Problem requirements: What is needed is a word-for-word transcript of the listing, free of pictures.

Dataset section:
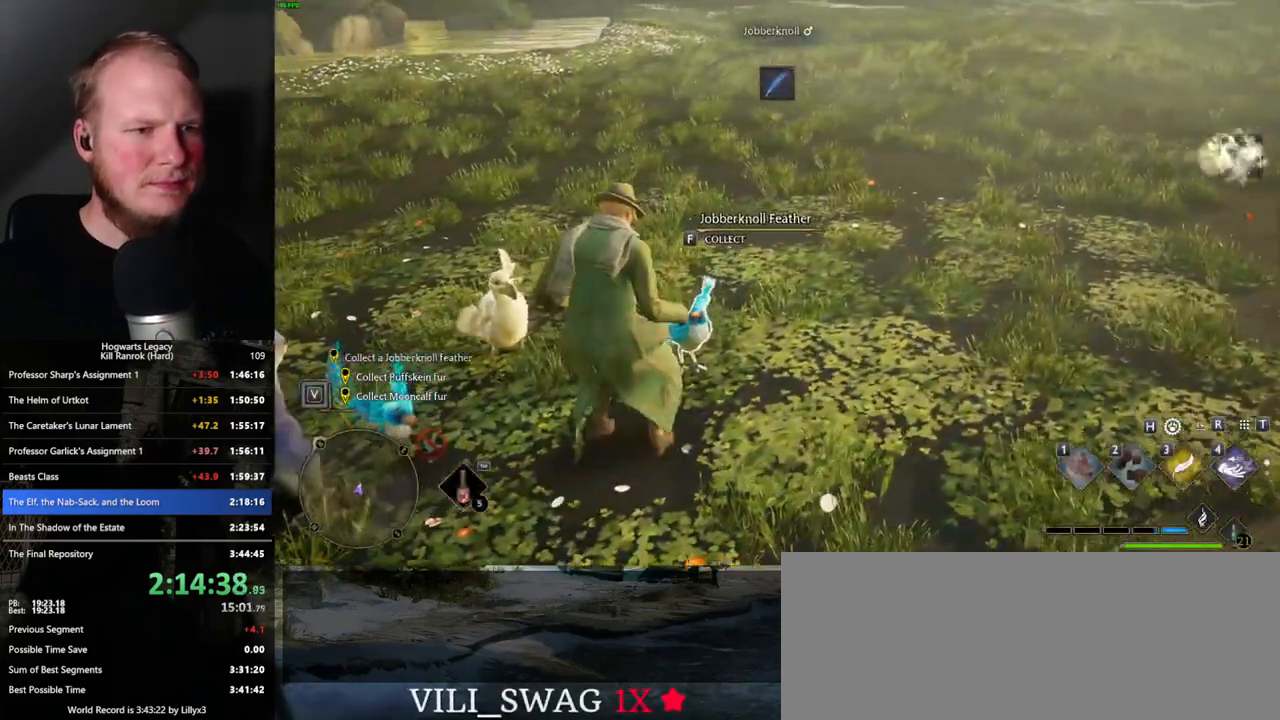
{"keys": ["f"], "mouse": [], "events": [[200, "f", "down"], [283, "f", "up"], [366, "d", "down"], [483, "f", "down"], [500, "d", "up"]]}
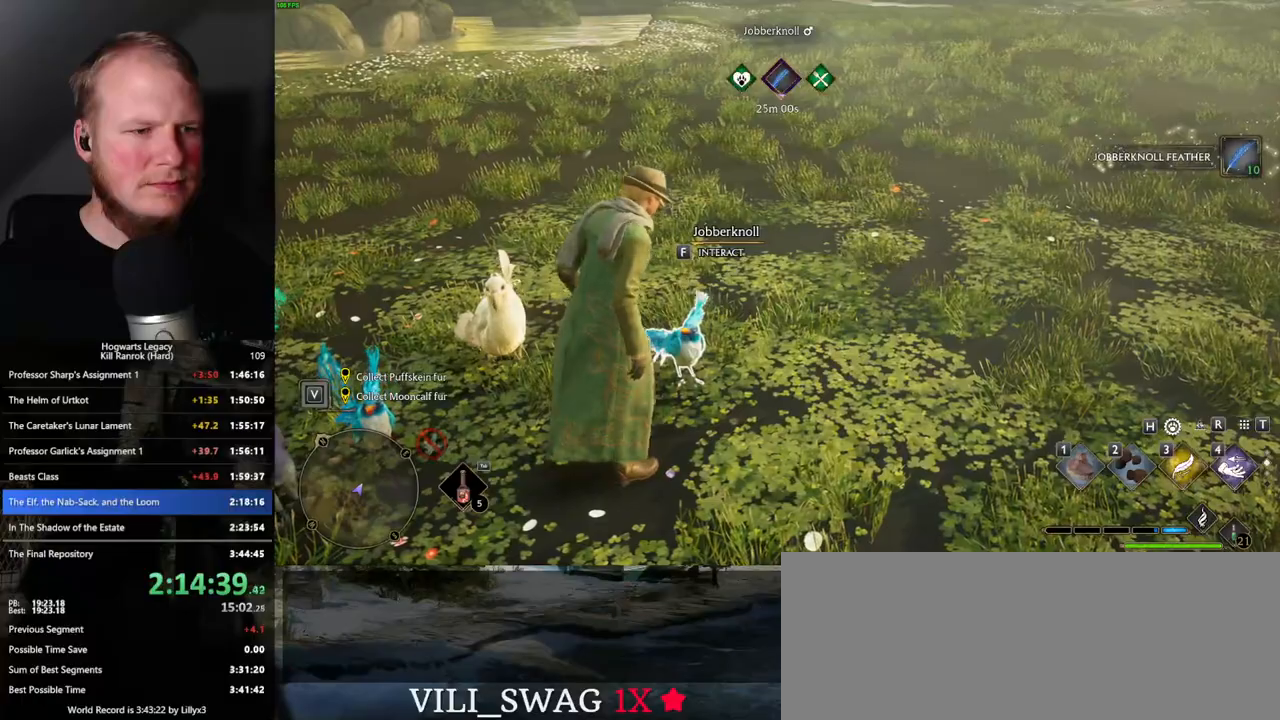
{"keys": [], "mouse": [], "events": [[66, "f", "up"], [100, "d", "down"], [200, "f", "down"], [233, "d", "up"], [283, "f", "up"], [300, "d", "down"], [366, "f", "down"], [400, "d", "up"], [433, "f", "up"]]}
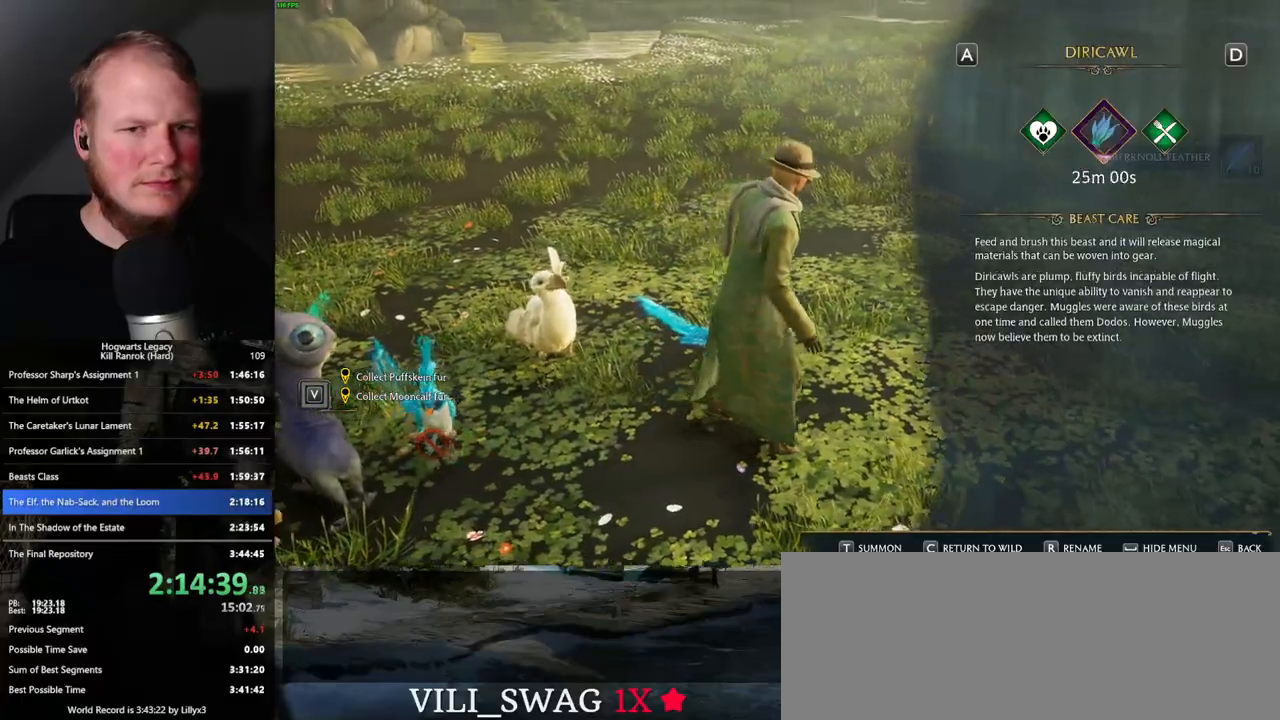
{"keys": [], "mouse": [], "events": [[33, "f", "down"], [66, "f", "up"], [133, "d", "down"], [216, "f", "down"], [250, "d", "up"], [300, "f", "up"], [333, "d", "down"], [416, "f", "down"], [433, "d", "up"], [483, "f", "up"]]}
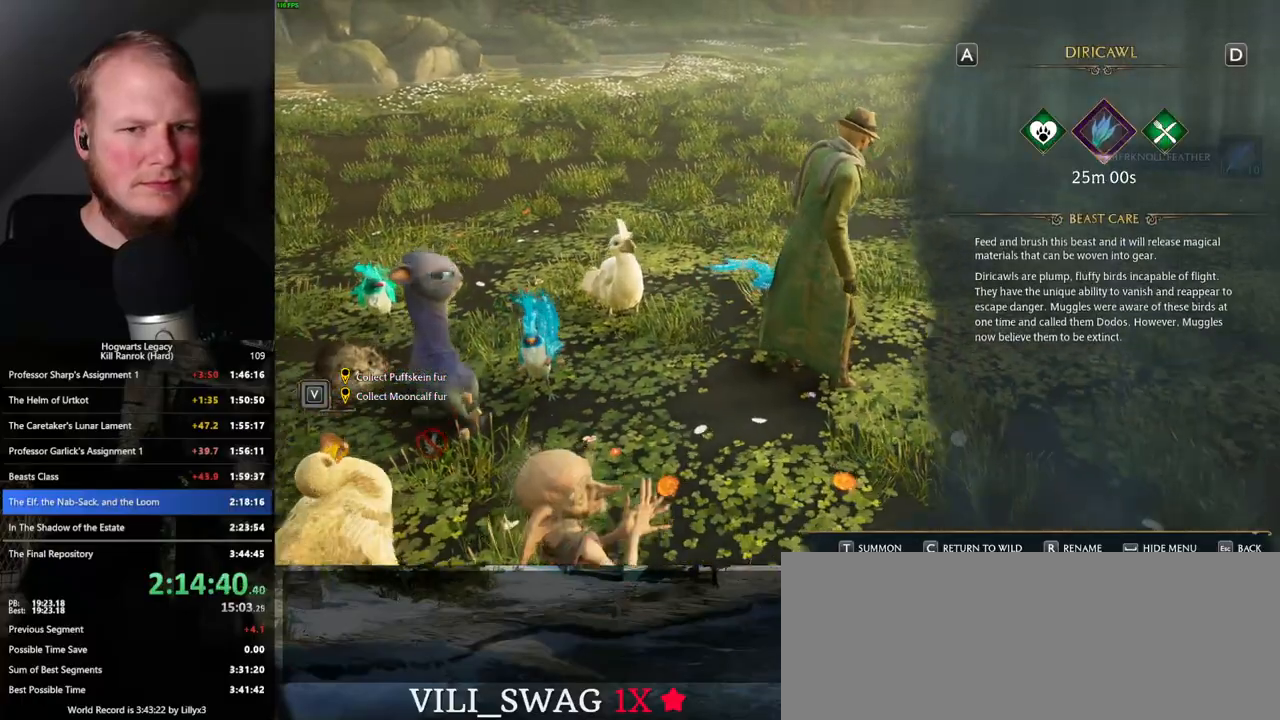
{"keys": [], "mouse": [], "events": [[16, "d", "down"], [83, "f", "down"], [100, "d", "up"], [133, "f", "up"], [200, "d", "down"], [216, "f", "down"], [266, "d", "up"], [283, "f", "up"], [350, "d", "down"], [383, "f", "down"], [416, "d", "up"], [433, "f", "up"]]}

Result below:
{"keys": ["f"], "mouse": [], "events": [[200, "f", "down"], [283, "f", "up"], [366, "d", "down"], [483, "f", "down"], [500, "d", "up"]]}
{"keys": [], "mouse": [], "events": [[66, "f", "up"], [100, "d", "down"], [200, "f", "down"], [233, "d", "up"], [283, "f", "up"], [300, "d", "down"], [366, "f", "down"], [400, "d", "up"], [433, "f", "up"]]}
{"keys": [], "mouse": [], "events": [[33, "f", "down"], [66, "f", "up"], [133, "d", "down"], [216, "f", "down"], [250, "d", "up"], [300, "f", "up"], [333, "d", "down"], [416, "f", "down"], [433, "d", "up"], [483, "f", "up"]]}
{"keys": [], "mouse": [], "events": [[16, "d", "down"], [83, "f", "down"], [100, "d", "up"], [133, "f", "up"], [200, "d", "down"], [216, "f", "down"], [266, "d", "up"], [283, "f", "up"], [350, "d", "down"], [383, "f", "down"], [416, "d", "up"], [433, "f", "up"]]}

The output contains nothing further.